Write the data below out again, unchanged.

[[ Source data open ]]

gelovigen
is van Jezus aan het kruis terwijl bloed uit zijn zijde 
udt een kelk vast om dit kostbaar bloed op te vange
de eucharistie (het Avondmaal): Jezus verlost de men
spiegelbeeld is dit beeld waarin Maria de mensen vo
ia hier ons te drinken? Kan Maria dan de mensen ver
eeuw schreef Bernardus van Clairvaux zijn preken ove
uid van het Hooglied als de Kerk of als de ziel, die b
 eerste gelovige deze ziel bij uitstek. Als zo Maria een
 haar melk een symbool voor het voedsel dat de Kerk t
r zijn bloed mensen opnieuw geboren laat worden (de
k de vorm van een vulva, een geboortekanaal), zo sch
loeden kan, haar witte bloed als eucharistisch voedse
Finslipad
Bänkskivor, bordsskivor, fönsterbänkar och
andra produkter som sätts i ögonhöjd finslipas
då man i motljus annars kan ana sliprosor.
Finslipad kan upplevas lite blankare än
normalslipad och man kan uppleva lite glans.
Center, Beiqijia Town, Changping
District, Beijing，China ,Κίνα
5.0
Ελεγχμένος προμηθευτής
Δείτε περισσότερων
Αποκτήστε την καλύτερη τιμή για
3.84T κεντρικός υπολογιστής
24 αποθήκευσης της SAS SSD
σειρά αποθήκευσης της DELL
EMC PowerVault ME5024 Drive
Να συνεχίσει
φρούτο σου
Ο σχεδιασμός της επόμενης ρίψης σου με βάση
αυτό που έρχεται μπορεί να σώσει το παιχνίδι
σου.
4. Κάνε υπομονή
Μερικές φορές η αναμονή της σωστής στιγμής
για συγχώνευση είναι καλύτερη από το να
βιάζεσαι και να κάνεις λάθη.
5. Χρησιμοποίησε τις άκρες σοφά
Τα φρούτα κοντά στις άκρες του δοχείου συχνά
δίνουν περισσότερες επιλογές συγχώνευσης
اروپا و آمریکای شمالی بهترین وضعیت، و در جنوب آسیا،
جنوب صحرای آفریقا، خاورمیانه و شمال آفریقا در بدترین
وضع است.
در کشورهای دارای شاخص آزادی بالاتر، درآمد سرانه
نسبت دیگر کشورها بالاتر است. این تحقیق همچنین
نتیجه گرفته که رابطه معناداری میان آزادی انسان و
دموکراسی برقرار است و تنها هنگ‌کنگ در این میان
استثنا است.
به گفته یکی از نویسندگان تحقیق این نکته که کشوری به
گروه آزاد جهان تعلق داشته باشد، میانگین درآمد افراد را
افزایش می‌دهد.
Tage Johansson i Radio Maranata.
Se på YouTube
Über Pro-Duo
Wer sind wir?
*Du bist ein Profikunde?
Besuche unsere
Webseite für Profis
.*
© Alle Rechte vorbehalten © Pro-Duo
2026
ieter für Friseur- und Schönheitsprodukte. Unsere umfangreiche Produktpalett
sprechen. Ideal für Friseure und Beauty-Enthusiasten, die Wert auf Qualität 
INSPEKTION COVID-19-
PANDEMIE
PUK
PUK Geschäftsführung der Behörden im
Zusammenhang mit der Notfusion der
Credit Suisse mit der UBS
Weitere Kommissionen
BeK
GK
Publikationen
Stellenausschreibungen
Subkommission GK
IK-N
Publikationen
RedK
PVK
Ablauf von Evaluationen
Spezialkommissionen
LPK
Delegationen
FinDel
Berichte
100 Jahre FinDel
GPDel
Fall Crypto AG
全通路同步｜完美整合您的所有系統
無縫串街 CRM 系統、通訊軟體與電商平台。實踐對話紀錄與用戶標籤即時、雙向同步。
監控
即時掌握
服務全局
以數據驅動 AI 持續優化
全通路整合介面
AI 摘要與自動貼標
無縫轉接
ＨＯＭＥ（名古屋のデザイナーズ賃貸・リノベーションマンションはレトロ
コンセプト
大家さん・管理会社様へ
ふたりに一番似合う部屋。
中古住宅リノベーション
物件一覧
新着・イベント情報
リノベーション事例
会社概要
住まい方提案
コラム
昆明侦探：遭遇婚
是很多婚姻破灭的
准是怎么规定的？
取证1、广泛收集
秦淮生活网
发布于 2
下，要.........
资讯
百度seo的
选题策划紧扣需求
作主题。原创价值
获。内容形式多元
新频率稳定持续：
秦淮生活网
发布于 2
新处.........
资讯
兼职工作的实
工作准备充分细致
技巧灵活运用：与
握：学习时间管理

[[ Source data closed ]]

* [Answer to this task]:
gelovigen
is van Jezus aan het kruis terwijl bloed uit zijn zijde 
udt een kelk vast om dit kostbaar bloed op te vange
de eucharistie (het Avondmaal): Jezus verlost de men
spiegelbeeld is dit beeld waarin Maria de mensen vo
ia hier ons te drinken? Kan Maria dan de mensen ver
eeuw schreef Bernardus van Clairvaux zijn preken ove
uid van het Hooglied als de Kerk of als de ziel, die b
 eerste gelovige deze ziel bij uitstek. Als zo Maria een
 haar melk een symbool voor het voedsel dat de Kerk t
r zijn bloed mensen opnieuw geboren laat worden (de
k de vorm van een vulva, een geboortekanaal), zo sch
loeden kan, haar witte bloed als eucharistisch voedse
Finslipad
Bänkskivor, bordsskivor, fönsterbänkar och
andra produkter som sätts i ögonhöjd finslipas
då man i motljus annars kan ana sliprosor.
Finslipad kan upplevas lite blankare än
normalslipad och man kan uppleva lite glans.
Center, Beiqijia Town, Changping
District, Beijing，China ,Κίνα
5.0
Ελεγχμένος προμηθευτής
Δείτε περισσότερων
Αποκτήστε την καλύτερη τιμή για
3.84T κεντρικός υπολογιστής
24 αποθήκευσης της SAS SSD
σειρά αποθήκευσης της DELL
EMC PowerVault ME5024 Drive
Να συνεχίσει
φρούτο σου
Ο σχεδιασμός της επόμενης ρίψης σου με βάση
αυτό που έρχεται μπορεί να σώσει το παιχνίδι
σου.
4. Κάνε υπομονή
Μερικές φορές η αναμονή της σωστής στιγμής
για συγχώνευση είναι καλύτερη από το να
βιάζεσαι και να κάνεις λάθη.
5. Χρησιμοποίησε τις άκρες σοφά
Τα φρούτα κοντά στις άκρες του δοχείου συχνά
δίνουν περισσότερες επιλογές συγχώνευσης
اروپا و آمریکای شمالی بهترین وضعیت، و در جنوب آسیا،
جنوب صحرای آفریقا، خاورمیانه و شمال آفریقا در بدترین
وضع است.
در کشورهای دارای شاخص آزادی بالاتر، درآمد سرانه
نسبت دیگر کشورها بالاتر است. این تحقیق همچنین
نتیجه گرفته که رابطه معناداری میان آزادی انسان و
دموکراسی برقرار است و تنها هنگ‌کنگ در این میان
استثنا است.
به گفته یکی از نویسندگان تحقیق این نکته که کشوری به
گروه آزاد جهان تعلق داشته باشد، میانگین درآمد افراد را
افزایش می‌دهد.
Tage Johansson i Radio Maranata.
Se på YouTube
Über Pro-Duo
Wer sind wir?
*Du bist ein Profikunde?
Besuche unsere
Webseite für Profis
.*
© Alle Rechte vorbehalten © Pro-Duo
2026
ieter für Friseur- und Schönheitsprodukte. Unsere umfangreiche Produktpalett
sprechen. Ideal für Friseure und Beauty-Enthusiasten, die Wert auf Qualität 
INSPEKTION COVID-19-
PANDEMIE
PUK
PUK Geschäftsführung der Behörden im
Zusammenhang mit der Notfusion der
Credit Suisse mit der UBS
Weitere Kommissionen
BeK
GK
Publikationen
Stellenausschreibungen
Subkommission GK
IK-N
Publikationen
RedK
PVK
Ablauf von Evaluationen
Spezialkommissionen
LPK
Delegationen
FinDel
Berichte
100 Jahre FinDel
GPDel
Fall Crypto AG
全通路同步｜完美整合您的所有系統
無縫串街 CRM 系統、通訊軟體與電商平台。實踐對話紀錄與用戶標籤即時、雙向同步。
監控
即時掌握
服務全局
以數據驅動 AI 持續優化
全通路整合介面
AI 摘要與自動貼標
無縫轉接
ＨＯＭＥ（名古屋のデザイナーズ賃貸・リノベーションマンションはレトロ
コンセプト
大家さん・管理会社様へ
ふたりに一番似合う部屋。
中古住宅リノベーション
物件一覧
新着・イベント情報
リノベーション事例
会社概要
住まい方提案
コラム
昆明侦探：遭遇婚
是很多婚姻破灭的
准是怎么规定的？
取证1、广泛收集
秦淮生活网
发布于 2
下，要.........
资讯
百度seo的
选题策划紧扣需求
作主题。原创价值
获。内容形式多元
新频率稳定持续：
秦淮生活网
发布于 2
新处.........
资讯
兼职工作的实
工作准备充分细致
技巧灵活运用：与
握：学习时间管理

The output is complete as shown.